Data to process
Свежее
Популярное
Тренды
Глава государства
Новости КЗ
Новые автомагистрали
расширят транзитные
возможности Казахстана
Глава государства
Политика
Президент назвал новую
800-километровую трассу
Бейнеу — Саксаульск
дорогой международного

About this exercise
Reproduce the listing above word for word.

Exercise result
Свежее
Популярное
Тренды
Глава государства
Новости КЗ
Новые автомагистрали
расширят транзитные
возможности Казахстана
Глава государства
Политика
Президент назвал новую
800-километровую трассу
Бейнеу — Саксаульск
дорогой международного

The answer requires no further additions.